PROBLEM STATEMENT -
This task requires every entry to be set down again exactly.

DATASET EXCERPTS -
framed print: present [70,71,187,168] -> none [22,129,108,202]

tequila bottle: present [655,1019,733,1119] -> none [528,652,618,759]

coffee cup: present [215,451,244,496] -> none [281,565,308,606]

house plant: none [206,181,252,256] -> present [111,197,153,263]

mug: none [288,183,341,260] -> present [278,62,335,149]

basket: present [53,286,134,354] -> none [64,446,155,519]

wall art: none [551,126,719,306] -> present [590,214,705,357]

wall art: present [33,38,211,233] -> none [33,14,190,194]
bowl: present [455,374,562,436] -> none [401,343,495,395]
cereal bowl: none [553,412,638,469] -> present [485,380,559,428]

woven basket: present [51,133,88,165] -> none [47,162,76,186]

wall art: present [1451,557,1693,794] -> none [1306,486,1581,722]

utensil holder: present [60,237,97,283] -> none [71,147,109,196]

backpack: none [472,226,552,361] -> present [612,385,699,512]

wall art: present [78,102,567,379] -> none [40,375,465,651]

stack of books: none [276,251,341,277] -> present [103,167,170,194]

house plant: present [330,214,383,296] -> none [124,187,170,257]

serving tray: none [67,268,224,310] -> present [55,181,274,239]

FINISHED EXERCISE -
framed print: present [70,71,187,168] -> none [22,129,108,202]

tequila bottle: present [655,1019,733,1119] -> none [528,652,618,759]

coffee cup: present [215,451,244,496] -> none [281,565,308,606]

house plant: none [206,181,252,256] -> present [111,197,153,263]

mug: none [288,183,341,260] -> present [278,62,335,149]

basket: present [53,286,134,354] -> none [64,446,155,519]

wall art: none [551,126,719,306] -> present [590,214,705,357]

wall art: present [33,38,211,233] -> none [33,14,190,194]
bowl: present [455,374,562,436] -> none [401,343,495,395]
cereal bowl: none [553,412,638,469] -> present [485,380,559,428]

woven basket: present [51,133,88,165] -> none [47,162,76,186]

wall art: present [1451,557,1693,794] -> none [1306,486,1581,722]

utensil holder: present [60,237,97,283] -> none [71,147,109,196]

backpack: none [472,226,552,361] -> present [612,385,699,512]

wall art: present [78,102,567,379] -> none [40,375,465,651]

stack of books: none [276,251,341,277] -> present [103,167,170,194]

house plant: present [330,214,383,296] -> none [124,187,170,257]

serving tray: none [67,268,224,310] -> present [55,181,274,239]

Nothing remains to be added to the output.